**Document excerpt**
# # # # # # #

Ryo ONODERA <ryo%tetera.org@localhost> writes:

> For next and next after next branches, I want to update
> www/php-nextcloud to 29.0.2.
> Nextcloud supports update from previous major release only.
> And Nextcloud 30 is expected to be released in a next quarter.
>
> Can I update www/php-nextcloud to 29.0.2 during freeze?

In general I lean to stable vs fresh, and part of the point of freeze is
to allow people time to test what is there and fix bugs; updates in
freeze risk new problems that others won't have time to fix.  (We assume
micros are ok, putting upstreams in timeout when they have a history of
not being ok :-) But in general I see the freeze as not the time to do
updates.

I am blurring my own status as a nextcloud user with the pmc role, but
OTOH considering a random user is really the question.

Nextcloud has 3 releases a year and we have 4.  (They really should fix
their upgrade process to be able to just run two database upgrade
cycles, like most other programs that have database schema changes,
e.g. synapse, but that's out of scope for how we cope!)

https://download.nextcloud.com/server/releases/

28.0.0	December 11, 2023
28.0.1	December 21
28.0.2	February 1
28.0.3	February 29
28.0.4	March 28
28.0.5	April 25
28.0.6	May 23

29.0.0	April 23
29.0.1	May 23
29.0.2	June 6

I have a few questions:

  What is nextcloud's track record of the .0.0 and 0.0.1 releases being
  ok (no bugs bad enough to cause data loss or serious non-operability)?

  I am assuming that by .0.2 things are almost always stable.  Do you
  see it that way?

  What platforms have you tested on?  Are you now running it in
  production?  How many days of operation do you have?  caldav and
  carddav servers?  I really don't know where users run nextcloud, but
  personally I have it on 9/amd64.  pkgsrc developers tend to run 10 or
  even worse (for users on 9) current (I myself run 10 on my main box).
  I don't know if people are using it on aarch64.  I kind of doubt i386
  and earvm7hf-el are significant, because nextcloud is piggy enough
  that I suspect it wouldn't work well anyway.

  Not that we have a requirement, but it's not in wip so it's hard for
  others to test what you want to commit before it lands.

I see your point that 30.0.0 should arrive in mid August and have 30.0.1
in September.  I see landing .0.1 for Q3 (freeze expected September 20)
as too aggressive, and updating to 30.0.2 in mid October seems like an
entirely reasonable plan.  Even if we do 29.0.2 now, landing 30.0.1 for
next branch seems too aggressive.

# # # # # # #

**Dataset content**
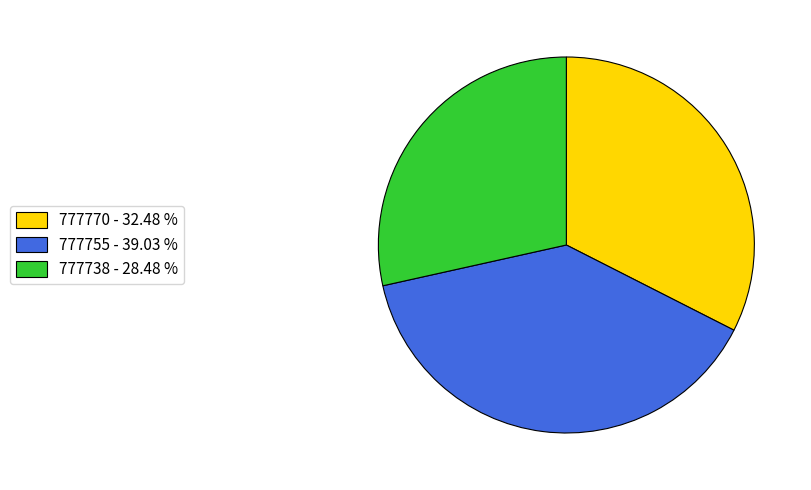

Is the sum of 777770 and 777738 greater than half?

Yes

# # # # # # #

**What you need to do**
- A) Using the Nextcloud message, explain in one to three sentences why its writer regards the freeze as a poor time to do updates.
- B) According to the Nextcloud message, on what date was release 29.0.2 published?

**Answer list**
- A) Part of the purpose of the freeze is to give people time to test what is already there and fix bugs. Updates made during the freeze risk new problems that others won't have time to fix.

- B) June 6